'Madea': Bad for black America?

''Madea Goes to Jail'' has grossed more than $75 million to date, but is its creator reinforcing stereotypes? And even if he is, how do you weigh that against the good he's doing? Inside black America's secret culture war

Diary of a Mad Black Woman, Tyler Perry
Photo: Alfeo Dixon

If you happened to buy a ticket to Tyler Perry’s Madea Goes to Jail without knowing what you were getting into, you might think you’d stumbled onto a cheery comedy about an overgrown granny with anger-management issues. A black Mrs. Doubtfire, say, with car chases and reefer jokes. You’d never suspect that you had strayed into the midst of a culture war — one that’s been simmering inside the African-American community since before blackface. ”I loved working with Tyler Perry, but he’s a controversial, complicated figure,” says Viola Davis, who costarred in Madea Goes to Jail and recently snagged an Oscar nomination for Doubt. ”People feel the images [in his movies] are very stereotypical, and black people are frustrated because they feel we should be more evolved. But there are very few black images in Hollywood, so black people are going to his movies. That’s the dichotomy. Tyler Perry is making money.”

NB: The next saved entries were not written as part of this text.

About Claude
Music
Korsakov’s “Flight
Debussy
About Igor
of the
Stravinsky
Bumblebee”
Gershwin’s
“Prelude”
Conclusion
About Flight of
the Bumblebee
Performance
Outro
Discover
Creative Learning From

A lot of money. Jail has already earned more than $75 million, making it Perry’s highest-grossing film to date. And his seven movies — starting with his 2005 big-screen drag debut as Madea in Diary of a Mad Black Woman — have grossed more than $350 million combined, putting him on track to join John Singleton and Keenen Ivory Wayans as one of the most successful black filmmakers ever. He may already be the most divisive. At a time when Barack Obama is presenting the world with a bold new image of black America, Perry is being slammed for filling his films with regressive, down-market archetypes. In many of his films there’s a junkie prostitute, a malaprop-dropping uncle, and Madea, a tough-talking grandma the size of a linebacker (”Jemima the Hutt,” one character calls her). ”Tyler keeps saying that Madea is based on black women he’s known, and maybe so,” says Donald Bogle, acclaimed author of Toms, Coons, Mulattoes, Mammies, & Bucks: An Interpretive History of Blacks in American Films. ”But Madea does have connections to the old mammy type. She’s mammy-like. If a white director put out this product, the black audience would be appalled.”

Perry and his supporters disagree, to say the least. ”These stories have come out of my own pain and everything I’ve been through,” the director says, referring to his six years of struggle, including three months living in his car in Atlanta, before his plays became such huge hits in Southern black theaters (a.k.a. the chitlin circuit) that even Hollywood couldn’t ignore him. ”These characters are simply tools to make people laugh,” Perry says. ”And I know for a fact that they have helped, inspired, and encouraged millions of people.” In truth, the films are laced with moral lessons trumpeting forgiveness and personal responsibility. ”He’s not out there promoting gangster culture,” says Vicangelo Bulluck, executive director of the NAACP’s Hollywood bureau. ”If anything, he’s trying to make us think about family values.” Nor is every African-American cultural critic up in arms over Perry’s caricatures. ”Comedy and stereotypes go hand in hand,” notes Nelson George, author of Blackface: Reflections on African Americans and the Movies and the memoir City Kid. ”That’s why intellectuals have a hard time with humor.”